** Information shown **
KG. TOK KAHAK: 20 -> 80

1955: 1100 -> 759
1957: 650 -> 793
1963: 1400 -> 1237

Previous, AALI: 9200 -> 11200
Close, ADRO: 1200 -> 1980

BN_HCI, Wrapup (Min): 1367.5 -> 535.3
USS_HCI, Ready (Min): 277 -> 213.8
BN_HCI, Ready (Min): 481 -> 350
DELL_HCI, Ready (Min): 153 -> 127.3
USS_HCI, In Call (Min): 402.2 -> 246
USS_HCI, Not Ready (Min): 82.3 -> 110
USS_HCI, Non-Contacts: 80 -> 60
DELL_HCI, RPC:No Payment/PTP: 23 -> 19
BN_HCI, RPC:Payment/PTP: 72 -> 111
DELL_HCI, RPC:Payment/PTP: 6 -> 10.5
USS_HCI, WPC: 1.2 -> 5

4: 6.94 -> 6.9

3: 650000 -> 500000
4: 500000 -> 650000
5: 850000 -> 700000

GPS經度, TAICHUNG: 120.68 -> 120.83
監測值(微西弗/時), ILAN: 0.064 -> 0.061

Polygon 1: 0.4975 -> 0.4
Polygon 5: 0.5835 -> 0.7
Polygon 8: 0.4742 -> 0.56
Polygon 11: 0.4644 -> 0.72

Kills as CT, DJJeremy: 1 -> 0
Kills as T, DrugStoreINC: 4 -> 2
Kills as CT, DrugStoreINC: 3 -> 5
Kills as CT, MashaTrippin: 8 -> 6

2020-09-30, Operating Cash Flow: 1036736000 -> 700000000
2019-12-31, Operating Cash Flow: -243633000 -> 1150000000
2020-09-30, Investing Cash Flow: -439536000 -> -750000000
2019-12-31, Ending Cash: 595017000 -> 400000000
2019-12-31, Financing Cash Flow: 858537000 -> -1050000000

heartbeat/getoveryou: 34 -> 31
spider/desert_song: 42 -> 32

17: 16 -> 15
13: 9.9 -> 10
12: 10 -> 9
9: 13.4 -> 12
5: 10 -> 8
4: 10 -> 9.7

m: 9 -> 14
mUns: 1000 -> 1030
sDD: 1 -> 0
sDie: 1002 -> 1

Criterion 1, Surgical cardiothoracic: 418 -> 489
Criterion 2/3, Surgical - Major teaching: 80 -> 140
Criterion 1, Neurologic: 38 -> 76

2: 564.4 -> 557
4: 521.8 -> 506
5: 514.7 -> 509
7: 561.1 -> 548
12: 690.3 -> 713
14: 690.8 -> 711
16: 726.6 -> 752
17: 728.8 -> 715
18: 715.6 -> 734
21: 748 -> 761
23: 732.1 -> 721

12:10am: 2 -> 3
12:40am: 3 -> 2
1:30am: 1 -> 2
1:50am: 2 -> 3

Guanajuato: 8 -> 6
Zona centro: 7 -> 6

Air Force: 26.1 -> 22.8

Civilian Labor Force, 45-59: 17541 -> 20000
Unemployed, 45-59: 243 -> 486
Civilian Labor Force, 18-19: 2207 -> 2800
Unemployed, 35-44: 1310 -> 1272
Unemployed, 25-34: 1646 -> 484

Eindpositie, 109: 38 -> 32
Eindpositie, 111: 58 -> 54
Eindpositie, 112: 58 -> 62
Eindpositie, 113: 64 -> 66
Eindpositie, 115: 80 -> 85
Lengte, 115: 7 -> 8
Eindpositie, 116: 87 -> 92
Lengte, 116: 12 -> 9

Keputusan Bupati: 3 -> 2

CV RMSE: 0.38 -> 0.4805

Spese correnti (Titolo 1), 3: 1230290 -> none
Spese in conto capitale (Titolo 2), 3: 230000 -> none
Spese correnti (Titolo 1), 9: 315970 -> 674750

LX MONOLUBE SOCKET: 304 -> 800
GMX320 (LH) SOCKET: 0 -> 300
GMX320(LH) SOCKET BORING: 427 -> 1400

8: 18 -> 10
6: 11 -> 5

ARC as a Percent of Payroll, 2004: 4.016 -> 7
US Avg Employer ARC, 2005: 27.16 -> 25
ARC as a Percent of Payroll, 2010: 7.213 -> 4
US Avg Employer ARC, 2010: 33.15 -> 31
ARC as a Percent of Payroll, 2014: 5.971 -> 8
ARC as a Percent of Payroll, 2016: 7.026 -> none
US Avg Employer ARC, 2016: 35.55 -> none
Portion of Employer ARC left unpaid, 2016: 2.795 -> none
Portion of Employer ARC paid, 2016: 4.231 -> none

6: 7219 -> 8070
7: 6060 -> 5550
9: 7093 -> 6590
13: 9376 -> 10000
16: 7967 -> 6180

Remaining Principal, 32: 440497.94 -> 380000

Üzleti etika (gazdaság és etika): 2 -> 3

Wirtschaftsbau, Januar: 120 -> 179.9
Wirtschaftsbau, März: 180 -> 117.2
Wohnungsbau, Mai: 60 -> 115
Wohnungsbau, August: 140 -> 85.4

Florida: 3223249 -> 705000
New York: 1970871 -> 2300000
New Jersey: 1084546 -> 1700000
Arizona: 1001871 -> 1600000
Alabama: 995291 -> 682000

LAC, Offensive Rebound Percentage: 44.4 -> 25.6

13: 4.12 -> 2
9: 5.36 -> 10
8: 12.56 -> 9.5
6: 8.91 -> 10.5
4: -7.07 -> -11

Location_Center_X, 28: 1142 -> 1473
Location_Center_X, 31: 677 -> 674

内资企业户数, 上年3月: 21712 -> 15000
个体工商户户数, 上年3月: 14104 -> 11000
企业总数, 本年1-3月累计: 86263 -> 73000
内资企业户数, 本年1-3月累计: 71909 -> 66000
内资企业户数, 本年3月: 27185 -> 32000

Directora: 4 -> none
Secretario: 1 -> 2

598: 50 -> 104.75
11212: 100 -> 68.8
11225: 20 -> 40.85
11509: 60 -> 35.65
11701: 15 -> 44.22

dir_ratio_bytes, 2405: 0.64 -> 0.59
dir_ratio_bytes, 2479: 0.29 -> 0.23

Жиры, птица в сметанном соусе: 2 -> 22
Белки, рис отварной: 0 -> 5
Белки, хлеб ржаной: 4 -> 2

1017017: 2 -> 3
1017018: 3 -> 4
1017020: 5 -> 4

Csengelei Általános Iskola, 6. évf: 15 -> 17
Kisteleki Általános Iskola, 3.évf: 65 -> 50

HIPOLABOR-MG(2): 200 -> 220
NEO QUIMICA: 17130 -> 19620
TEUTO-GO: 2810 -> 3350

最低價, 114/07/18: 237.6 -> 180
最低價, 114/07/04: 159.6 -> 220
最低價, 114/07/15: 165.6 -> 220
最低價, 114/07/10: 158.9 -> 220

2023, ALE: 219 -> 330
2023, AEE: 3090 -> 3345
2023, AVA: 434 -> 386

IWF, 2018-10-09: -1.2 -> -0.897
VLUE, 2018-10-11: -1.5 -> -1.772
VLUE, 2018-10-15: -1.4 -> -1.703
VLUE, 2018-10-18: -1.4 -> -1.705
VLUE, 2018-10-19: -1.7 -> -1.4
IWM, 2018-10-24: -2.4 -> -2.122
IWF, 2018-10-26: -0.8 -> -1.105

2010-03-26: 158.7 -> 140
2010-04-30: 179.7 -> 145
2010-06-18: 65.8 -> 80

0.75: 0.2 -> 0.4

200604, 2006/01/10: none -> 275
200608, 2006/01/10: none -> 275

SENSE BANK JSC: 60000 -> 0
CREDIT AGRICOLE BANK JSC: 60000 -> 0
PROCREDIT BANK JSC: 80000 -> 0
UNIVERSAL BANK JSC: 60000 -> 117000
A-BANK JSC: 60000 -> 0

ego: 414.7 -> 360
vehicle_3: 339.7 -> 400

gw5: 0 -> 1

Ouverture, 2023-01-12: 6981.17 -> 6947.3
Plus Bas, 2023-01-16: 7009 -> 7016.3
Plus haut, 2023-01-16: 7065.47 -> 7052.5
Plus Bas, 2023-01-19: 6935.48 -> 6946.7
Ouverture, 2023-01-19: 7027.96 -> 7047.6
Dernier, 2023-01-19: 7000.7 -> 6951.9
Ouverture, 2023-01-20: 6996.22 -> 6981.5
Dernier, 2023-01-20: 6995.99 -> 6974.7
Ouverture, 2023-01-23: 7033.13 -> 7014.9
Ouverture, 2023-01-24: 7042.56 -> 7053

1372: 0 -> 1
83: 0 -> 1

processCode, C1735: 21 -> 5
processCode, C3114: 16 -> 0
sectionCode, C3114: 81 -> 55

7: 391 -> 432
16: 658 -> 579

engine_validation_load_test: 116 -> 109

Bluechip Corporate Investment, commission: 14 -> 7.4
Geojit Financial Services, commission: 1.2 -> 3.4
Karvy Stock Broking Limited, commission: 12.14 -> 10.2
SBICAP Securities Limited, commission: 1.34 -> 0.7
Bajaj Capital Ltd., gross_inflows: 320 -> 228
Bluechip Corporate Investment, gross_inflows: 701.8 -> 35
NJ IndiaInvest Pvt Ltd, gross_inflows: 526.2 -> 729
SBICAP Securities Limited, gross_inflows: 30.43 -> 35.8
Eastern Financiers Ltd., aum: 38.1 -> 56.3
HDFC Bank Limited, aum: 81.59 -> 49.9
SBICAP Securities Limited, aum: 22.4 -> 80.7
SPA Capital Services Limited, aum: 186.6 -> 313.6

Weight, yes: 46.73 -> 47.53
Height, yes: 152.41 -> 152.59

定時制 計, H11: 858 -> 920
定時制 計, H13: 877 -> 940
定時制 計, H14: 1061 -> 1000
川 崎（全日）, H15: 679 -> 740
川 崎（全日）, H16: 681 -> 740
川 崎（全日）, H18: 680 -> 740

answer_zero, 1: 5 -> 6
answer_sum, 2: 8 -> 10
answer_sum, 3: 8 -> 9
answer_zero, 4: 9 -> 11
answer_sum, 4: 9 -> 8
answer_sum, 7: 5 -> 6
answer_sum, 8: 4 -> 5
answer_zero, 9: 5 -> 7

** Problem description **
Output must consist only of the listing's lines from the first through the line with "BN_HCI, Ready (Min): 481 -> 350", reproduced word for word.

** Answer to the problem **
KG. TOK KAHAK: 20 -> 80

1955: 1100 -> 759
1957: 650 -> 793
1963: 1400 -> 1237

Previous, AALI: 9200 -> 11200
Close, ADRO: 1200 -> 1980

BN_HCI, Wrapup (Min): 1367.5 -> 535.3
USS_HCI, Ready (Min): 277 -> 213.8
BN_HCI, Ready (Min): 481 -> 350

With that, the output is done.